Hut site, Downs, Co. Westmeath
Co. Westmeath |
Settlement Sites
On the summit of a high ridge in County Westmeath, beneath an unbroken cover of grass, lie the footings of a small rectangular house that has not been a home for a very long time.
What makes the spot quietly arresting is not the structure itself but its setting: the walls sit at the centre of a bivallate ringfort, a type of early medieval enclosure defined by two concentric earthen banks and ditches. Ringforts of this kind were typically the farmsteads of prosperous families in early medieval Ireland, the double circuit of banks suggesting a degree of status or, in some interpretations, a need for extra security. Finding a domestic structure still legible within that enclosure, its entrance gap facing east, its floor plan more or less intact beneath the turf, is the kind of thing that tends to stop you in your tracks.
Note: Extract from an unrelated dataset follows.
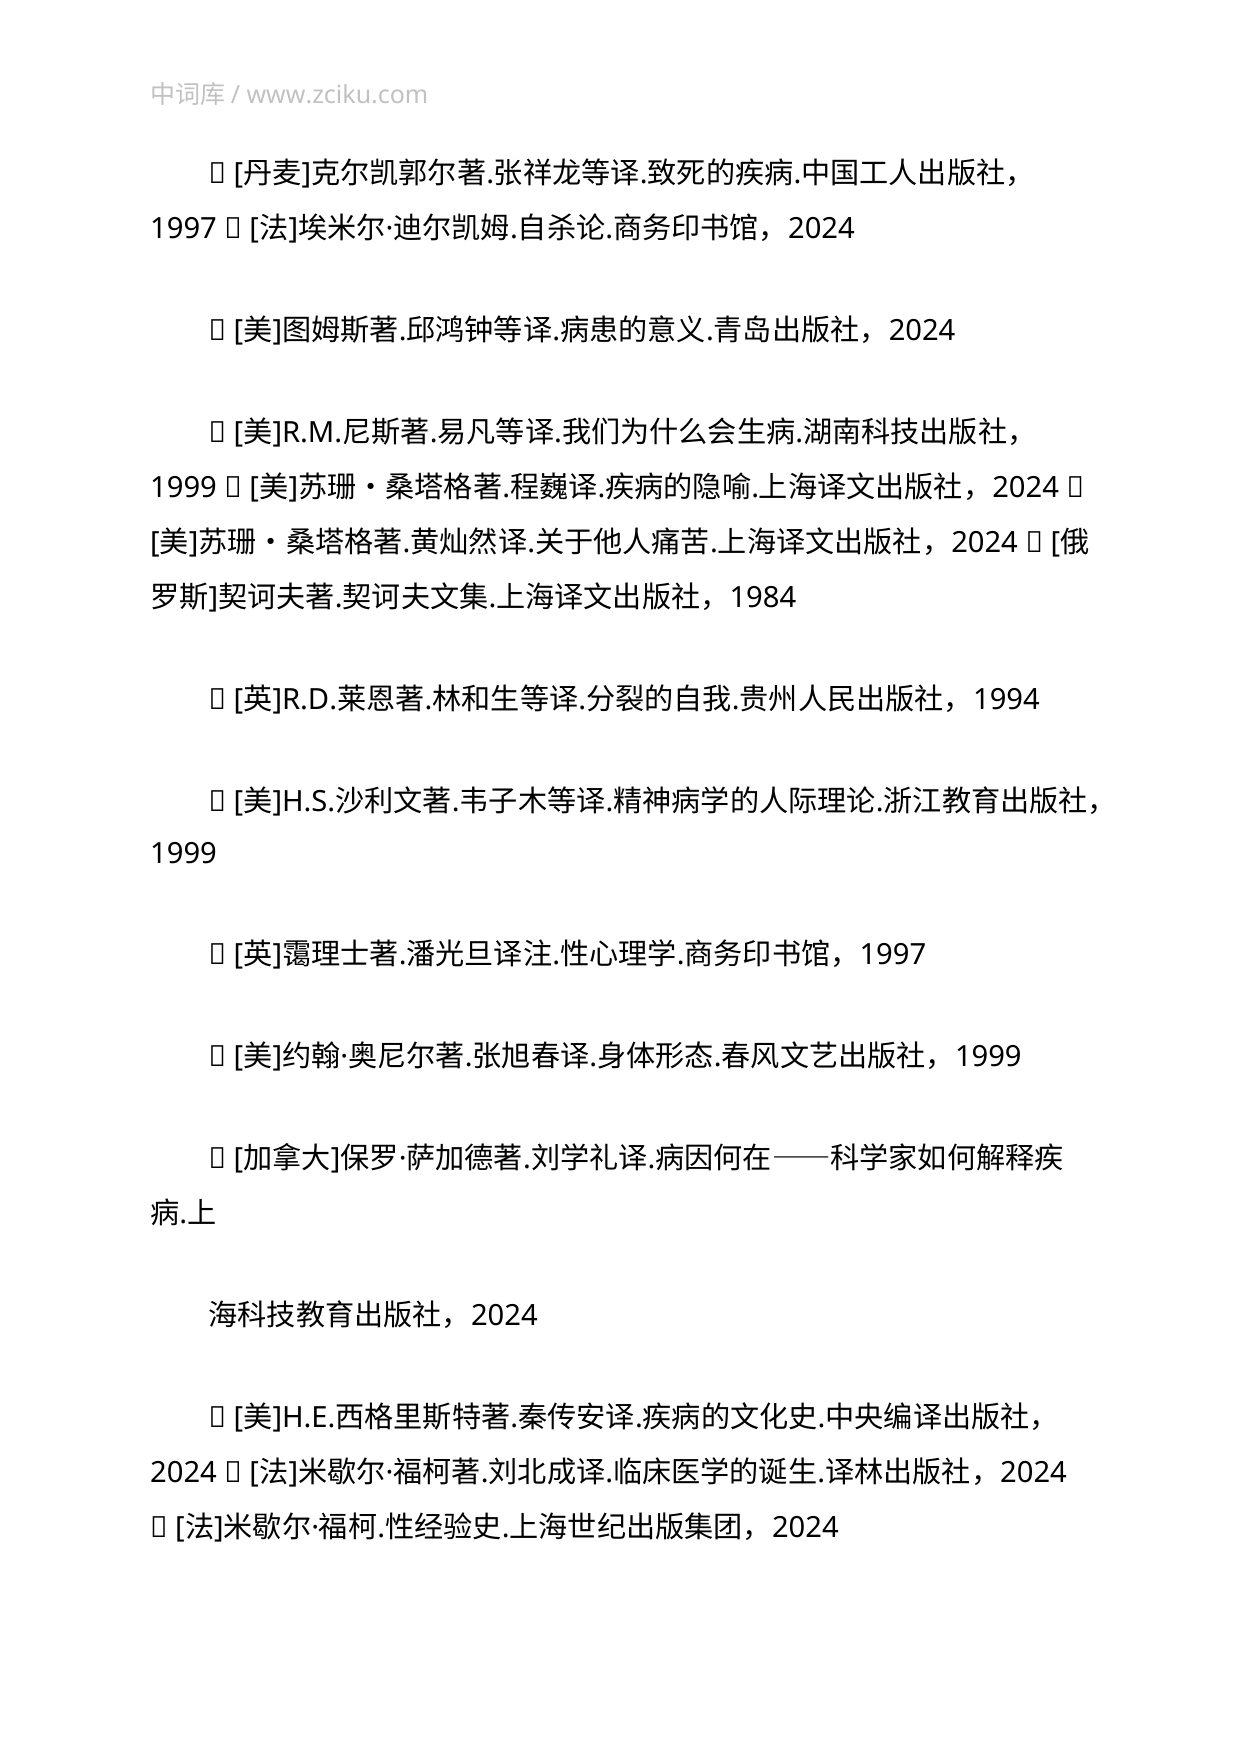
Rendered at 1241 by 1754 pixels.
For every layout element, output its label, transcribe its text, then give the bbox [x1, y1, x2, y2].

The house footings measure roughly four metres north to south and five metres east to west, with a two-metre-wide entrance at the eastern end. Two further rectangular structures adjoin it, one to the north and one to the south, suggesting a small cluster of rooms or outbuildings rather than a single isolated dwelling. A second possible hut site survives along the inside of the enclosing bank in the north-north-east quadrant of the ringfort. Taken together, the remains suggest that whoever occupied this ridge was using the interior of the ringfort in a considered way, arranging domestic space against and around the central structure. The ridge position would have made practical sense: commanding views in all directions meant that little could approach unnoticed across the surrounding grassland.